There are somethings which we shouldn’t accept. They may not be illegal, but the brazen attempt to make money by pulling people’s lives apart should not go unnoticed. And the thought that by putting ‘Christian’ into a dating site’s address could make it so.

Actually, that’s not so uncommon a problem. It’s not just online dating entrepreneurs who market their products to the church. We do it too. The books and the music, the conferences and the courses. If we call something Christian then surely Christians will buy. Sadly we are too often sucked into this lie.

I’m not convinced about Christian dating websites, but if we are going to use them, please make sure they’re not money spinners tied to an enterprise which Jon Kurht describes as “like a drug dealer who promotes what they are pushing as harmless when really they are trading in something deadly and destructive”.

Games of attraction

In the film ‘A Beautiful Mind’ Russell Crowe’s character applies game theory to asking girls out. He explains why it is the best bet to ask out the second best looking girls. Because the best girls will be swamped with offers: guys will be fighting between themselves for a precious commodity and this will leave the way clear for him to go for the next best option.

This all makes sense in a world where beauty and attraction are objective facts, and rational choice prevails. But that is rarely the world we live in. Instead we live in the midst of confusion and uncertainty, of stunning beauty and waning attraction. We are designed to love beauty, and it comes naturally to seek it out.

So just how much weight should be given to our physical attraction to someone?

It has been said that true beauty exists on the edge of chaos, where something magnificent emerges from something that so nearly doesn’t work. The solar system finely tuned to sustain life, works of art that bring together styles, materials and forms.

It was Gustav Klimt that got me thinking about this. As I looked at ‘The Kiss’ I tried to wonder why this was such a magnificent piece. It is one of his most famous, and from the case in which it was housed most expensive paintings. But it shouldn’t be any good, it does not provide a likeness, the colours are all wrong; I don’t even think it holds any deep symbolic value: yet somehow this chaotic collage of gold leaf, silver and oil creates something quite incredible.
::::::::::
YOUR TASK:
Copy out the piece on Christian dating and attraction word for word, everything from "It has been" down to "materials and forms.".

COLLECTED MATERIAL:
::::::::::
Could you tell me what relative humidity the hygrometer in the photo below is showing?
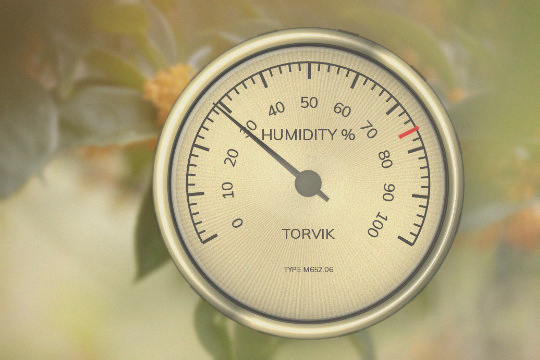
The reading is 29 %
::::::::::
ANSWER FOR THE TASK:
It has been said that true beauty exists on the edge of chaos, where something magnificent emerges from something that so nearly doesn’t work. The solar system finely tuned to sustain life, works of art that bring together styles, materials and forms.